Dulwich College Shanghai Puxi Junior School students recently participated in a very special Tech Expo, held at our Dulwich Beijing campus, to mark the launch of SE21.

SE21 is a new initiative for all students at Dulwich campuses – the “S” stands for STEAM (Science, Tech, Engineering, Art and Maths), the “E” for Entrepreneurship and the 21 for a 21st century educational agenda. It also happens to be the London postcode for our founding school, Dulwich College.

During their time together with fellow students from Beijing and other Dulwich international campuses, our Junior School students explored virtual reality, tested F1 Racing on Dulwich Beijing’s race track and collaborated creatively to design, create and advertise their own brands of all natural food products. Innovation and entrepreneurship was high on the agenda.

Dulwich’s Director of Quality Assurance, Mr Craig Davis asserts the extreme importance of STEAM in the Dulwich Curriculum:  

"Looking forward, we already know that business leaders are crying out for people who can transfer their skills and move between disciplines and while these can be delivered through STEAM project based learning and design thinking, there is also equal value in ensuring Arts activities are offered as part of the same agenda. STEAM aims to capture the elements of a student’s experience that link to the skills and dispositions that they will need beyond school and university. Students increasingly want practical experiences and projects that produce something, a shift from the head to the hand."

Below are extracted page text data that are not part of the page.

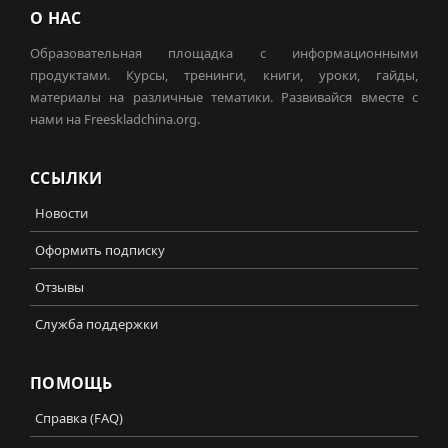
О НАС
Образовательная площадка с информационными
продуктами. Курсы, тренинги, книги, уроки, гайды,
материалы на различные тематики. Развивайся вместе с
нами на Freeskladchina.org.
ССЫЛКИ
Новости
Оформить подписку
Отзывы
Служба поддержки
ПОМОЩЬ
Справка (FAQ)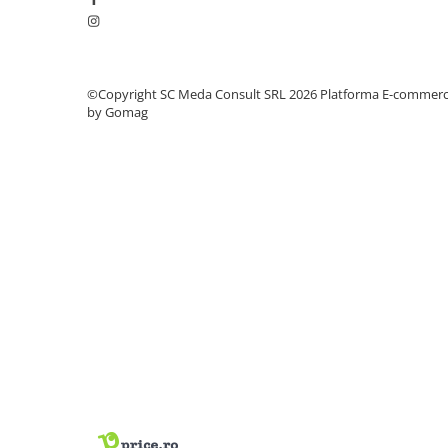
PC Gaming
Workstation
All-in-One PC
©Copyright SC Meda Consult SRL 2026
Platforma E-commer
Mini PC
by Gomag
Monitoare
Monitoare LED
Accesorii monitoare
Componente
Placi video
Procesoare
Placi de baza
Memorii RAM
SSD-uri interne
Hard disk-uri interne
Surse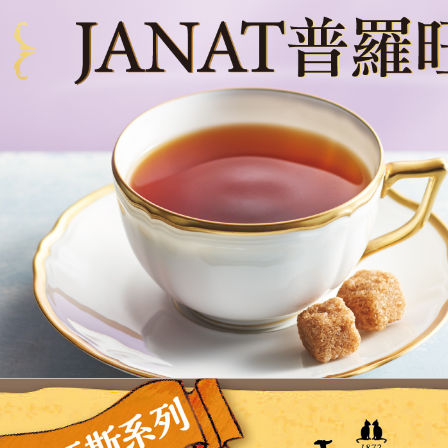
【注意事
１．透過由
交易，需
求債權轉
２．關於
https://aft
３．未成
「AFTE
任。
４．使用「
即時審查
結果請求
５．嚴禁
形，恩沛
動。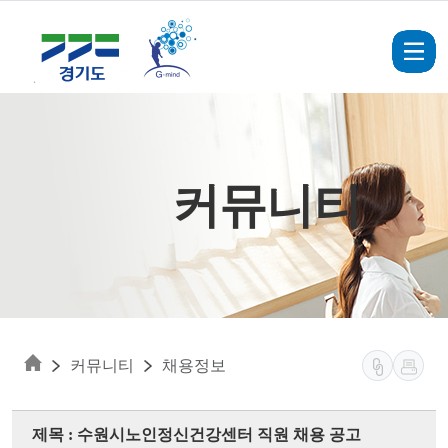
Skip to main content
커뮤니티
커뮤니티
채용정보
제목 : 수원시노인정신건강센터 직원 채용 공고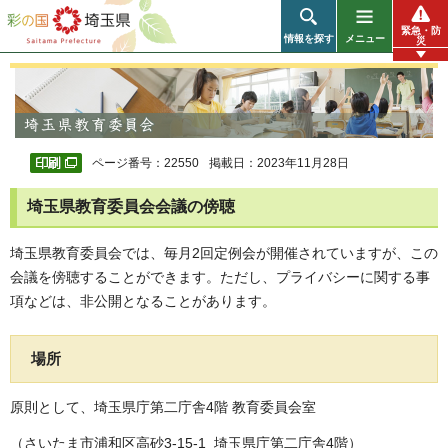
彩の国 埼玉県
緊急・防
情報を探す
メニュー
災
ページ番号：22550
掲載日：2023年11月28日
埼玉県教育委員会会議の傍聴
埼玉県教育委員会では、毎月2回定例会が開催されていますが、この
会議を傍聴することができます。ただし、プライバシーに関する事
項などは、非公開となることがあります。
場所
原則として、埼玉県庁第二庁舎4階 教育委員会室
（さいたま市浦和区高砂3-15-1 埼玉県庁第二庁舎4階）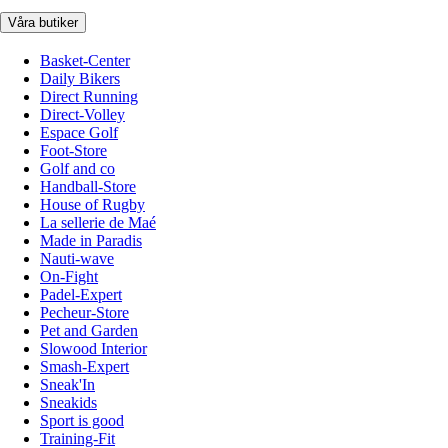
Våra butiker
Basket-Center
Daily Bikers
Direct Running
Direct-Volley
Espace Golf
Foot-Store
Golf and co
Handball-Store
House of Rugby
La sellerie de Maé
Made in Paradis
Nauti-wave
On-Fight
Padel-Expert
Pecheur-Store
Pet and Garden
Slowood Interior
Smash-Expert
Sneak'In
Sneakids
Sport is good
Training-Fit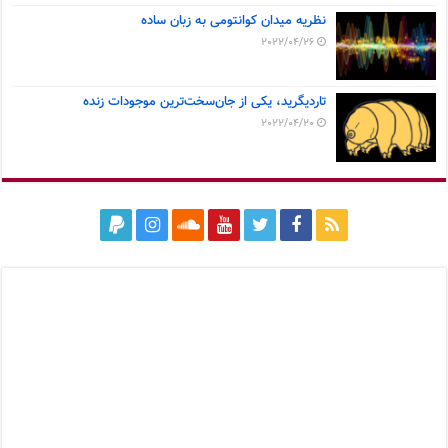
نظریه میدان کوانتومی به زبان ساده
2022/04/26
تاردیگرید، یکی از جان‌سخت‌ترین موجودات زنده
2022/04/20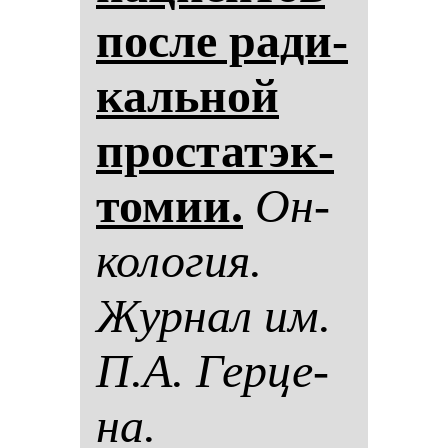
пос­ле ра­ди­
каль­ной
прос­та­тэк­
то­мии.
Он­
ко­ло­гия.
Жур­нал им.
П.А. Гер­це­
на.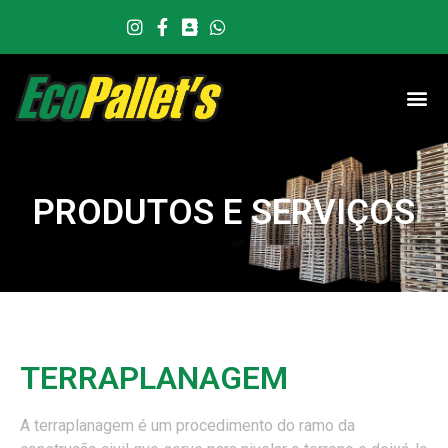
P
R
O
D
U
T
O
S
E
S
E
R
V
I
Ç
O
S
TERRAPLANAGEM
A terraplanagem é um procedimento do ramo da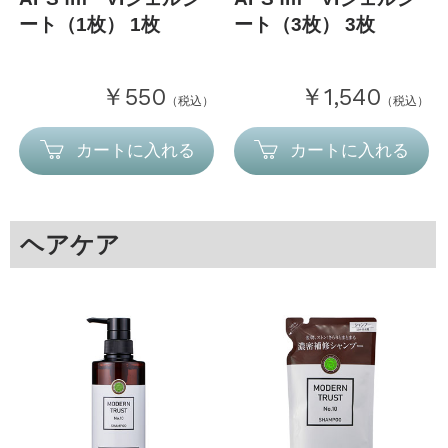
ート（1枚） 1枚
ート（3枚） 3枚
￥550
￥1,540
（税込）
（税込）
カートに入れる
カートに入れる
ヘアケア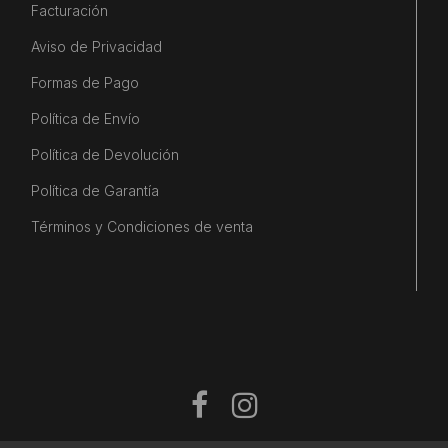
Facturación
Aviso de Privacidad
Formas de Pago
Política de Envío
Política de Devolución
Política de Garantía
Términos y Condiciones de venta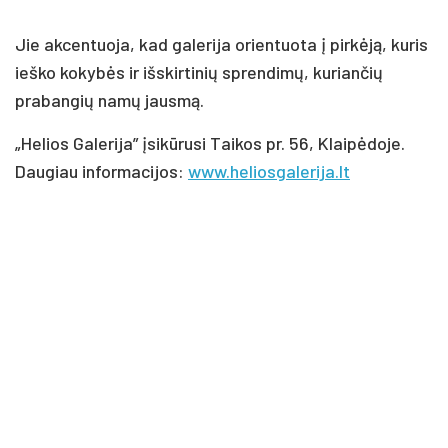
Jie akcentuoja, kad galerija orientuota į pirkėją, kuris
ieško kokybės ir išskirtinių sprendimų, kuriančių
prabangių namų jausmą.
„Helios Galerija” įsikūrusi Taikos pr. 56, Klaipėdoje.
Daugiau informacijos:
www.heliosgalerija.lt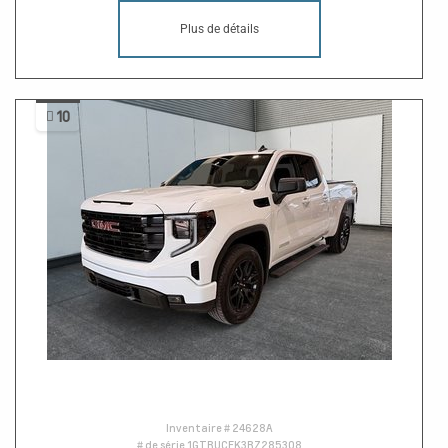
Plus de détails
10
Inventaire #
24628A
# de série
1GTRUCEK3RZ285308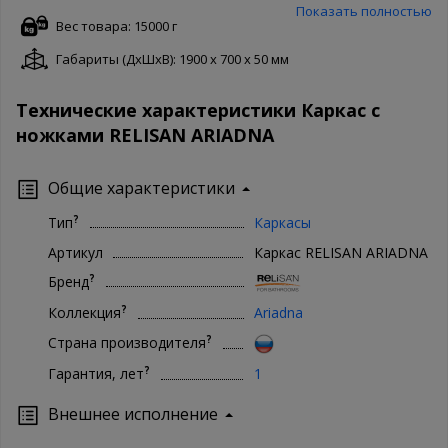
беспокоятся о качестве товара и защищают его своей
Показать полностью
гарантией. Чтобы купить Relisan Каркас RELISAN ARIADNA в
Вес товара: 15000 г
нашем интернет магазине, Вам достаточно оформить заказ
Габариты (ДxШxВ): 1900 x 700 x 50 мм
онлайн на сайте. Доступны как полная форма оформления, так и
заказ в 1 клик. Ваша сантехника - наши хлопоты!
Технические характеристики Каркас с
ножками RELISAN ARIADNA
Общие характеристики
?
Тип
Каркасы
Артикул
Каркас RELISAN ARIADNA
?
Бренд
?
Коллекция
Ariadna
?
Страна производителя
?
Гарантия, лет
1
Внешнее исполнение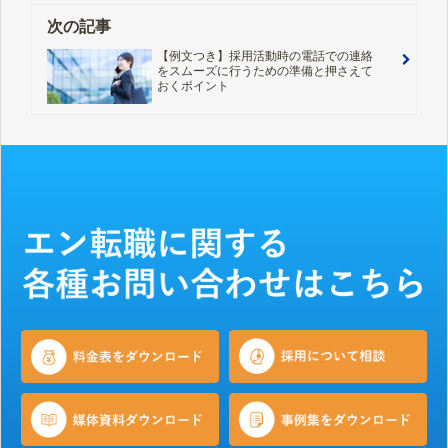
次の記事
【例文つき】採用活動時の電話での連絡
をスムーズに行うための準備と押さえて
おくポイント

"STEAM is about interdisciplinary connections, collaboration and a stronger focus on the experiential - it’s also about developing student dispositions and skills rather than simply content and knowledge (though these are clearly still important). STEAM is a whole school agenda, not specific to any age. STEAM is an umbrella term for a number of different things that our students are already doing to develop these 21st Century skills. This not only ties into computer simulations, such as Minecraft, where primary school students build virtual realities, do basic coding and think through philosophy, but also to the Outdoor Learning programme in Early Years, and the design of those spaces."